Он пошел. Она пошла следом, но не вплотную — на расстоянии.
— Сука, сука, ишь чего — родного мужа ведет, как бандита. Немка!
По огороду он не пошел — на четвереньках пополз и все пригибался к самой земле. За огородом, на мокром лугу, где возле речушки стояли бани, он тоже полз. Лаву — мосток — перешел, за мостком вплотную ольшаник. Так они подошли к лесу. Солнце плавало в небе, будто яичный желток с краю голубого блюдца, и птицы уже шумели ко сну. Он ругал ее, и ругань его была больная — упречная. Перечислял все, что сделал для нее хорошего и как любил горячо. А она молчала, несла голову на тонкой напряженной шее, и в глазах ее было пустынно.
— Топляк осиновый. Сырость. Уродка. Труха! — кричал он.
Отругавшись, он стал скулить, и просить, и обещать:
— Клавдя, я пойду. Я сам пойду. Ну, испугался маленько. Ну, было дело. А теперь пойду.
— Где ты этот наган взял? — спросила она, переложив наган в другую руку и потряхивая уставшей.
— С убитого лейтенанта снял.
— А зачем же тебе наган, если ты с войны убежал? — Она хотела спросить: «Зачем, если ты родную жену защитить не смог?» — но не спросила, только, стиснув веки, выдавила слезы из глаз, чтобы не заливали, не мешали ей видеть мужнин затылок.
Он закричал снова, срываясь на визг:
— А тебе что?
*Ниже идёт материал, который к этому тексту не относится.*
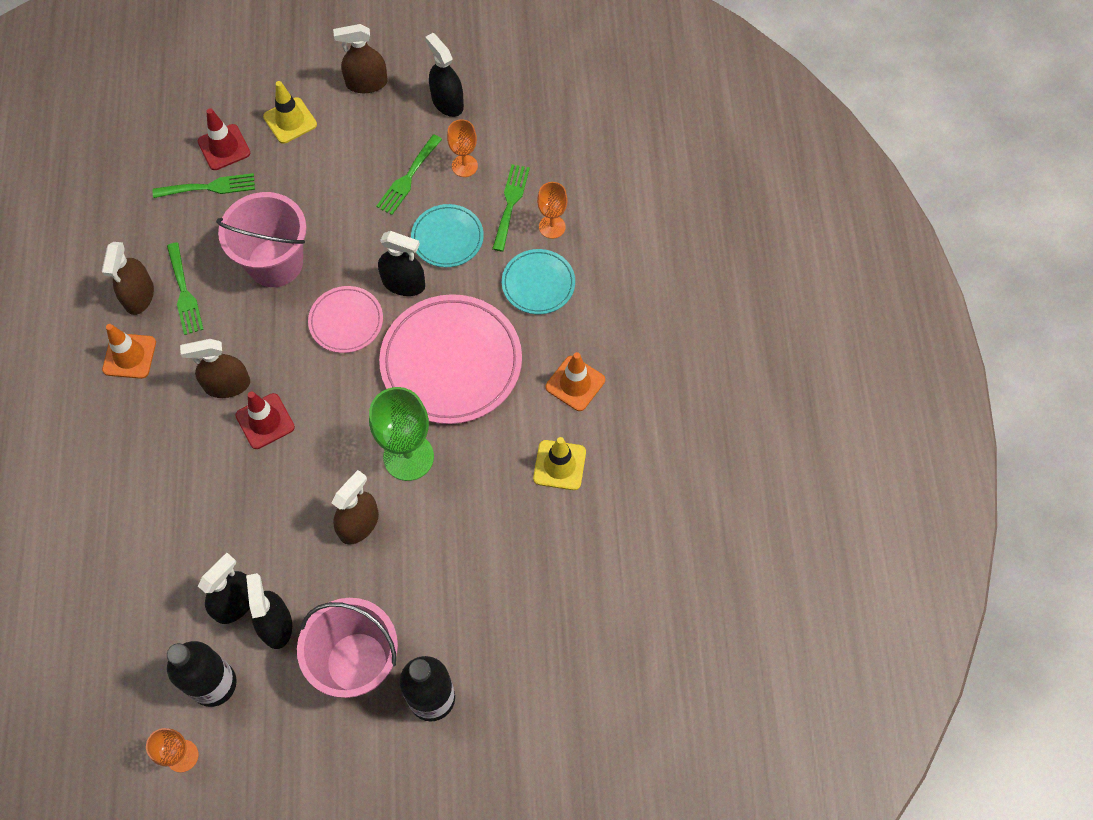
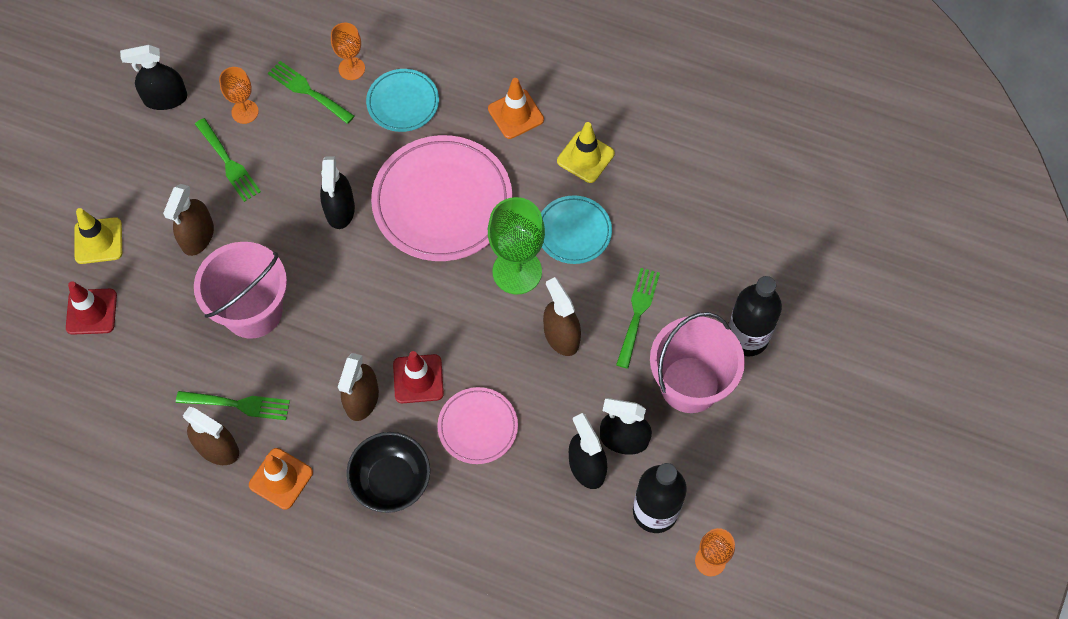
camera: 65 degrees left, 0 degrees up
(160, 442) = (391, 480): none -> black bowl
(209, 187) = (130, 341): green fork -> green fork (637, 313)
(346, 321) = (352, 272): pink plate -> pink plate (477, 427)
(366, 83) = (98, 158): brown spray bottle -> brown spray bottle (197, 236)
(403, 283) = (340, 209): black spray bottle -> black spray bottle turned 135 degrees clockwise
(447, 238) = (313, 155): turquoise plate -> turquoise plate (573, 231)

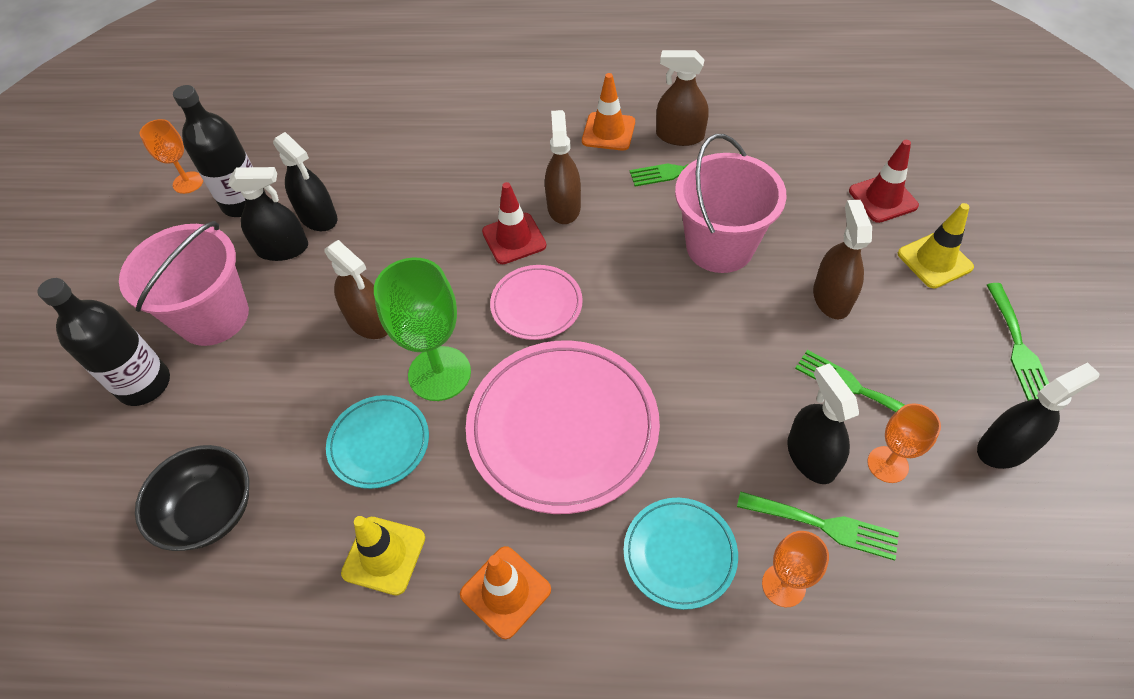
camera: 165 degrees right, 10 degrees down
(340, 209) = (686, 378): black spray bottle -> black spray bottle (811, 456)
(391, 480) = (506, 157): black bowl -> black bowl (210, 511)
(477, 427) = (437, 217): pink plate -> pink plate (536, 305)
(637, 313) = (282, 371): green fork -> green fork (1018, 346)

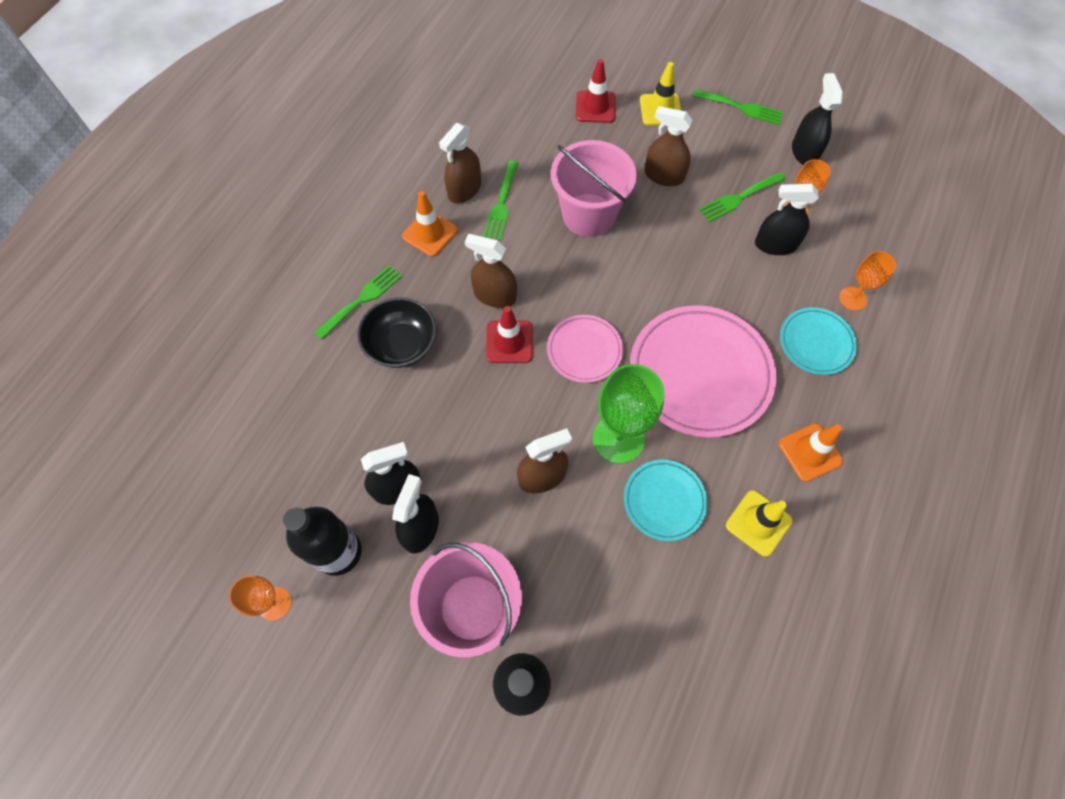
camera: 70 degrees left, 10 degrees up
(210, 511) = (676, 646): black bowl -> black bowl (402, 345)
(824, 525) = (822, 260): green fork -> green fork (362, 299)

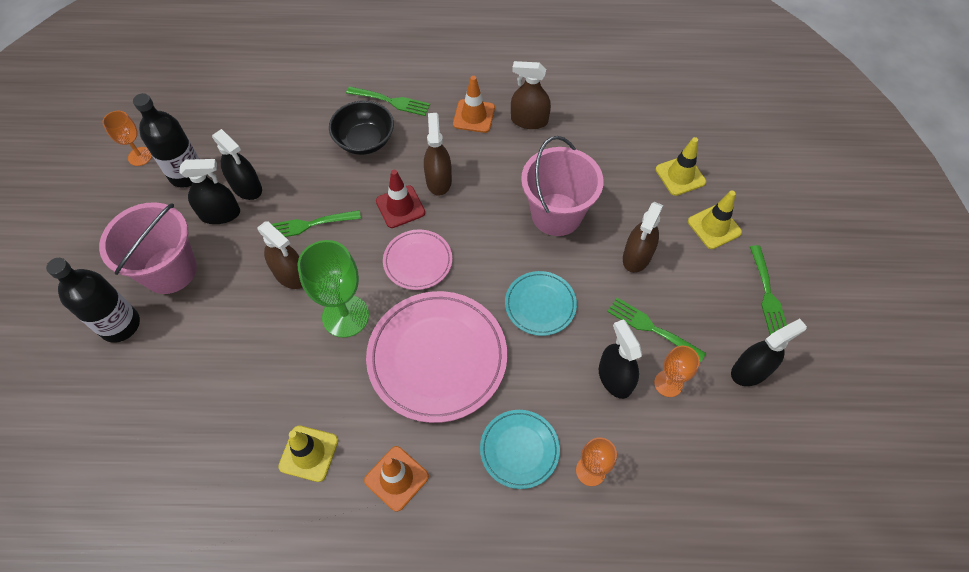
camera: 65 degrees right, 5 degrees down
(501, 204) = (530, 150): green fork -> green fork (308, 225)
(595, 107) = (680, 176): red traffic cone -> yellow traffic cone
(664, 176) = (637, 256): brown spray bottle -> brown spray bottle turned 150 degrees counterclockwise
(664, 501) = (302, 370): turquoise plate -> turquoise plate (540, 305)

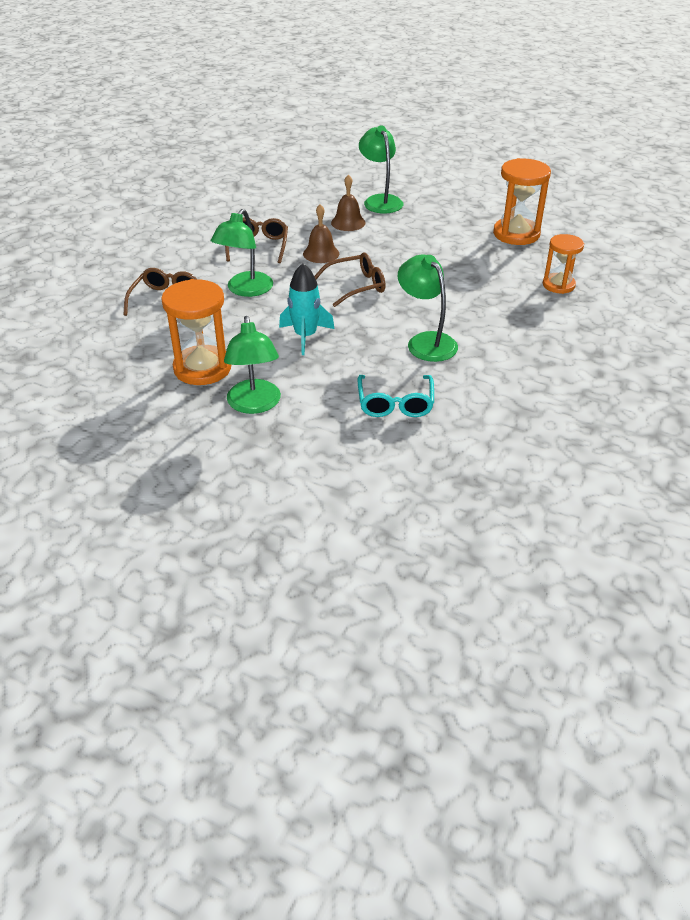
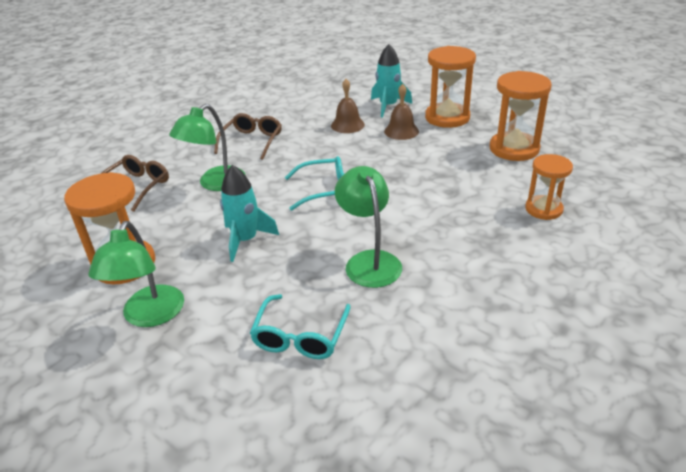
camera: 15 degrees right, 5 degrees down
(321, 253) = (306, 153): brown bell -> brown bell (401, 131)
(356, 286) = (324, 190): brown glasses -> turquoise glasses
(380, 201) = (388, 106): green lamp -> turquoise rocket
(443, 208) = (447, 117): none -> orange hourglass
Ты кто, чтобы меня допрашивать?
— Жена.
— А жена, так пусти. Брось револьвер. Я сам пойду. Я к своим пробираться буду. — Он бросал на нее быстрые взгляды через плечо, и сами глаза, в которых сквозь злобную униженность горел страх, были уже не глазами, потому что не видели уже ничего вокруг, кроме опасности.